Vers l'enfance de l'art grâce au crayon de cire
juin 2000
par Denise Pelletier
JONQUIÈRE(DP) - A première vue, on dirait des dessins d'enfants. Il y a des personnages, des animaux, des soleils, des papillons, en couleurs vives appliquées au crayon, les contours sont appuyés... Mais si on examine plus en détail les oeuvres qui font partie de cette exposition, intitulée «Bonheur candide» et présentée au Côté-Cour pendant l'été, plusieurs détails montrent qu'il s'agit là de l'oeuvre d'un adulte, en l'occurrence Nancy Bourdages.
Bien connue au Saguenay comme «pigiste culturelle», comédienne, animatrice, réalisatrice radio, entre autres, Nancy Bourdages présente ici une deuxième exposition solo. Et comme par hasard, ce recours aux techniques utilisées par les enfants coïncide avec une formation qu'elle suit actuellement en technique de garde. Elle ne veut pas cesser ses activités culturelles, mais, un peu lasse d'une vie de pigiste à l'affût de contrats, elle recherchait un métier plus stable, et elle a choisi un domaine relié à l'enfance, sans savoir si cela lui plairait vraiment.
Elle aime cela au-delà de ce qu'elle aurait cru. Non seulement elle se sent à l'aise avec les enfants, mais elle s'intéresse à leurs processus créatifs, et, quel que soit l'endroit où elle les rencontre, école ou garderie, elle se propose de trouver des moyens pour stimuler leur créativité. Elle ne veut pas par ailleurs abandonner ses activités dans le domaine culturel.
Pour cette exposition, qui représente huit mois de travail, elle a voulu retrouver la spontanéité créatrice de l'enfant, en utilisant les outils dont il se sert généralement, les crayons de cire, notamment. Mais avec son intelligence et sa curiosité d'adulte, elle a poussé assez loin l'expérimentation et l'exploration du médium, comme elle nous le raconte en entrevue. «Je suis devenue spécialiste du crayon de cire, j'ai essayé plusieurs marques, je me suis aperçue que les crayons à bas prix ne donnent pas de bons résultats. Les meilleurs sont fait à base de soya», dit-elle. Elle a dessiné directement, avec ces crayons, mais aussi, elle les a fait fondre, au fer à repasser, pour étaler de grandes surfaces de couleur. Parfois elle s'est servie de chandelles. Et aussi crayons de bois, crayons feutre, correcteur.
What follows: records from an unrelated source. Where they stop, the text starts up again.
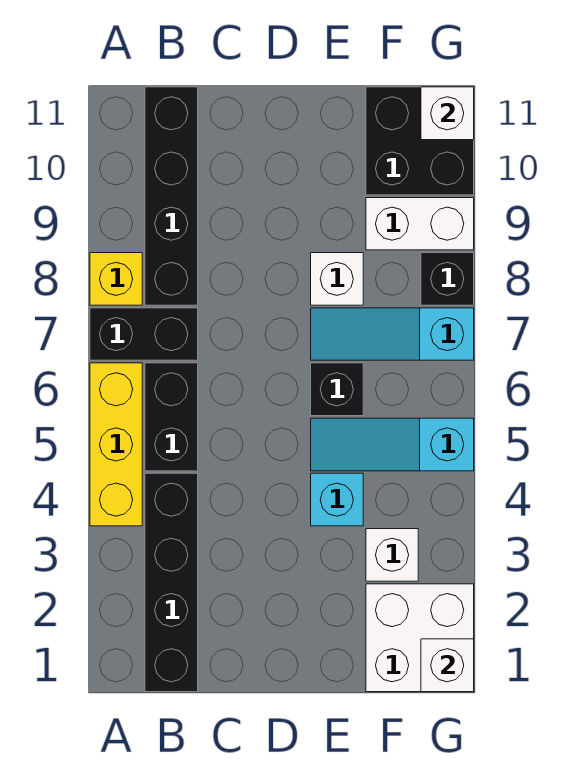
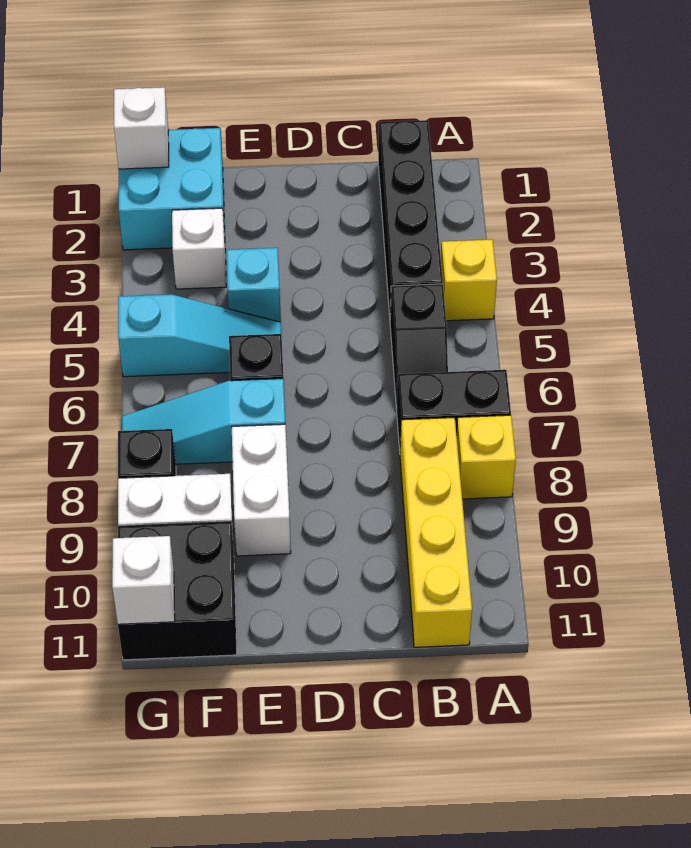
yellow brick A4:A6 level 1 -> yellow brick A4 level 1
black brick B5:B6 level 1 -> black slope B5:B6 level 1 top 5
black brick B8:B11 level 1 -> yellow brick B8:B11 level 1
cyan slope E7:G7 level 1 top G -> cyan slope E7:G7 level 1 top E
white brick E8 level 1 -> white brick E8:E9 level 1
white brick F1:G2 level 1 -> cyan brick F1:G2 level 1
Et de ciseaux et de colle: tous ses personnages ou les objets sont découpés et collés sur le fond.
Elle a commencé par dessiner ses bonshommes ... les yeux fermés, afin d'obtenir cette spontanéité qu'elle recherchait. Ensuite, les yeux ouverts cette fois, elle a retravaillé ses dessins, ajoutant des couleurs, retraçant les contours, mais en conservant un maximum de simplicité à ses dessins, à ses personnages un peu «croches», aux pieds légèrement trop grands, évitant les effets de perspective.
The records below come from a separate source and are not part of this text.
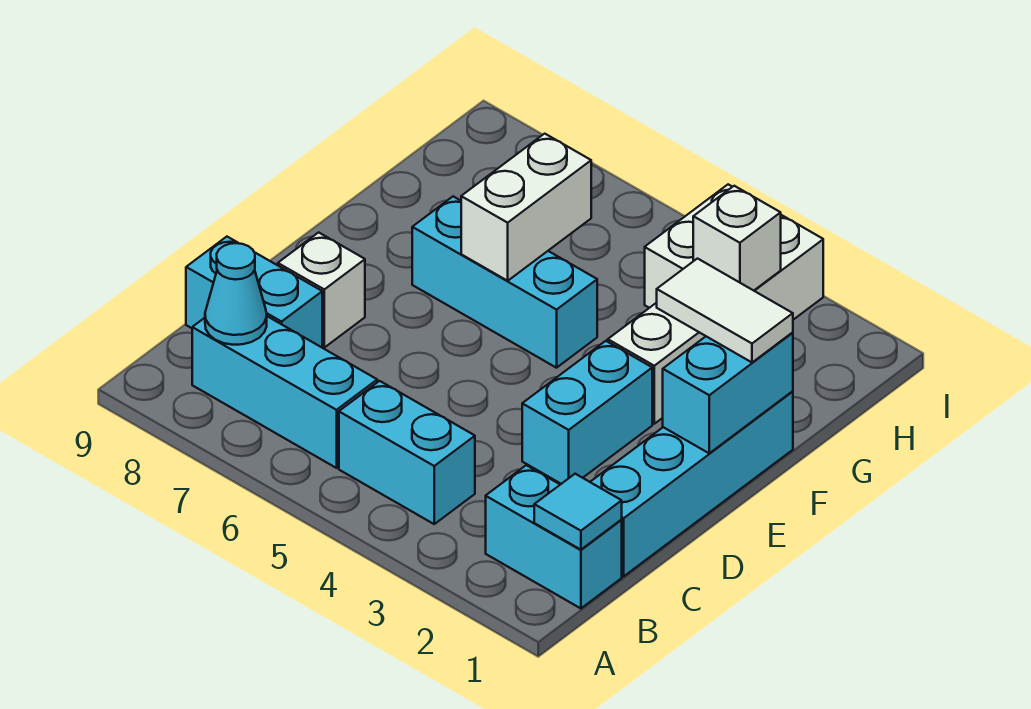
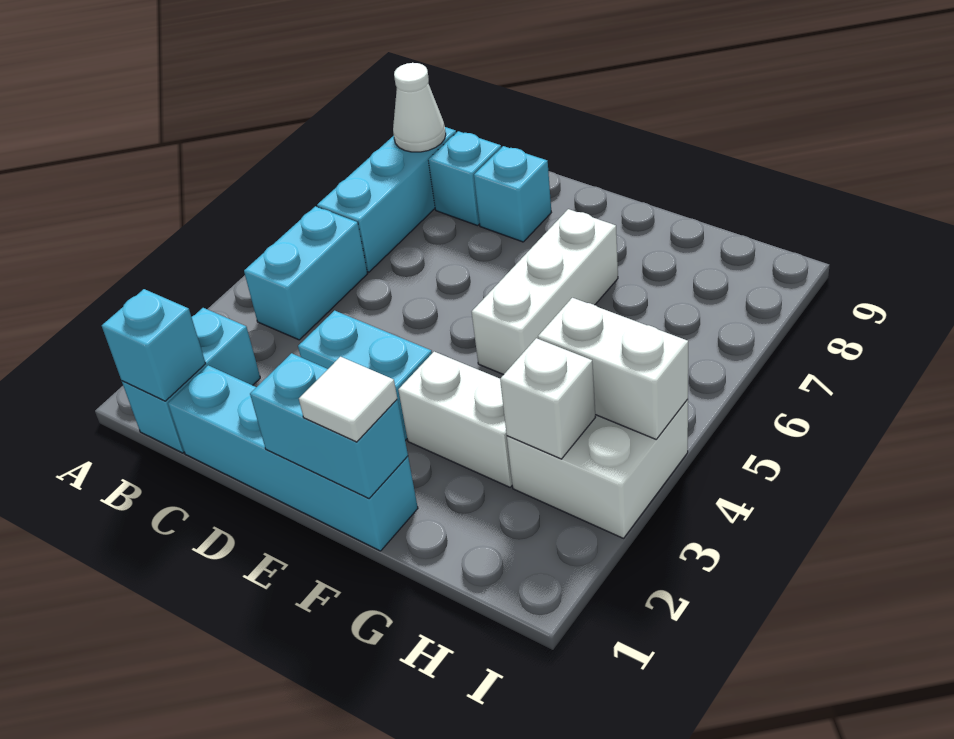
cyan tile B1 level 2 -> cyan brick B1 level 2
cyan cone B8 level 2 -> white cone B8 level 2
cyan brick C8:C9 level 1 -> cyan brick C8 level 1
white brick D8 level 1 -> cyan brick D8 level 1
white tile F1:F2 level 3 -> white tile F1 level 3
cyan brick F5:F7 level 1 -> white brick F5:F7 level 1
white brick F6:G6 level 2 -> white brick H4:I4 level 2

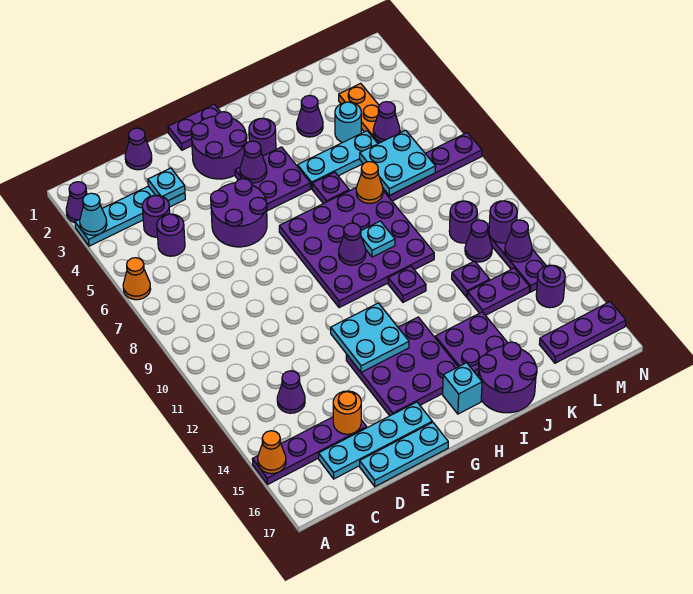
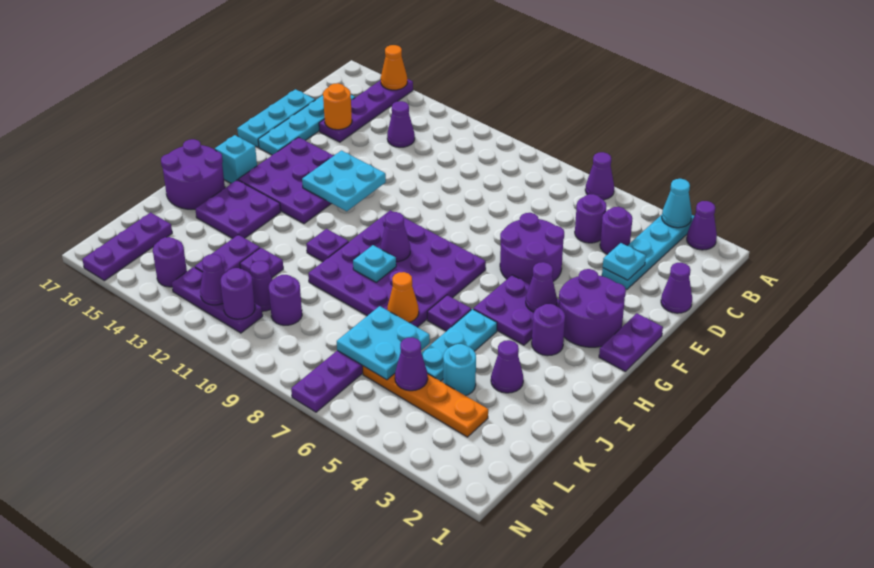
orange cone A6 level 1 -> purple cone A6 level 1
Si les objets dessinés, enfants, clowns, oiseaux, chats, font référence à l'univers enfantin, ils empruntent aussi à sa perception d'adulte qui connaît la puissance symbolique des couleurs et des signes. Les titres coiffent d'une vision mûre, critique même à l'occasion, ces images en apparence naïves. «Mon maître est cruel», dit par exemple le chat qui ne peut toucher à l'oiseau et au poisson. Dans le tableau intitulé « Un monde de fou», les personnages sont verdâtres, enfermés dans une bulle de folie. «L'isolement de Tristounet» et «La petite fille oubliée», évoquent la solitude.
D'autres titres n'ont aucune connotation sombre, tels «Maman a un petit bedon» ou «Mademoiselle Charlotte prône la liberté». Et «Bonheur candide», avec chat, fleurs, abeilles et un papillon jaune qui sort de la toile.
Souvenirs d'enfance, faits vécus dont elle a été témoin, histoires racontées par des amis, images entrevues dans les médias: les sources auxquelles elle a puisé sont variées. «Je voyais cela comme un journal dessiné, un exercice de créativité plutôt qu'une création en art visuel», dit-elle. En retrouvant le plaisir enfantin du dessin et en osant exposer ce travail, elle voudrait inciter d'autres personnes à faire de même.
Il se dégage de tout cela une impression de fraîcheur, de vivacité, tempérée par une certaine sagesse, et c'est ce qui rend si séduisante cette exposition qu'elle présente au Côté-Cour. On pourra voir les oeuvres lors des spectacles donnés dans le cadre de la Semaine Mondiale de la marionnette, et au mois d'août, alors que l'on présentera une version modifiés du «Cabaret Délire estival» de l'an dernier, intitulée «Der Cabaret», spectacle auquel participera d'ailleurs Nancy Bourdages.